• _EXTRACTED INFORMATION_
........
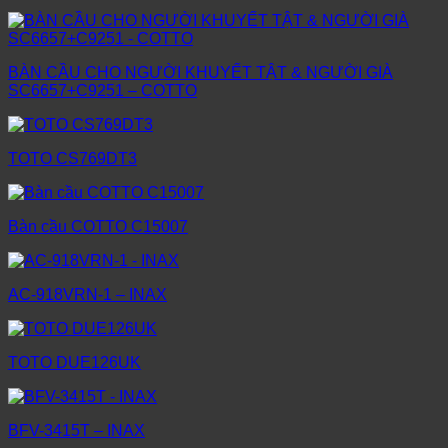
BÀN CẦU CHO NGƯỜI KHUYẾT TẬT & NGƯỜI GIÀ
SC6657+C9251 – COTTO
TOTO CS769DT3
Bàn cầu COTTO C15007
AC-918VRN-1 – INAX
TOTO DUE126UK
BFV-3415T – INAX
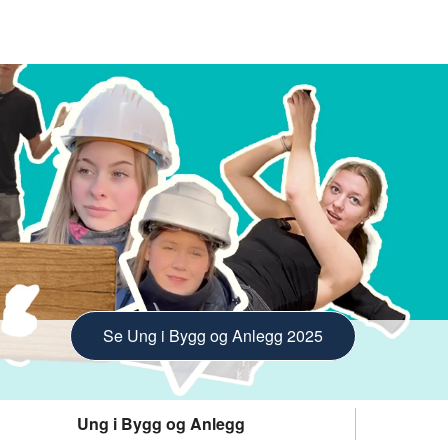
Se Ung i Bygg og Anlegg 2025
Ung i Bygg og Anlegg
........
• _TASK TO COMPLETE_
This exercise calls for a verbatim output of the entries, pictures omitted.

• _EXERCISE ANSWER_
BÀN CẦU CHO NGƯỜI KHUYẾT TẬT & NGƯỜI GIÀ
SC6657+C9251 – COTTO
TOTO CS769DT3
Bàn cầu COTTO C15007
AC-918VRN-1 – INAX
TOTO DUE126UK
BFV-3415T – INAX
Se Ung i Bygg og Anlegg 2025
Ung i Bygg og Anlegg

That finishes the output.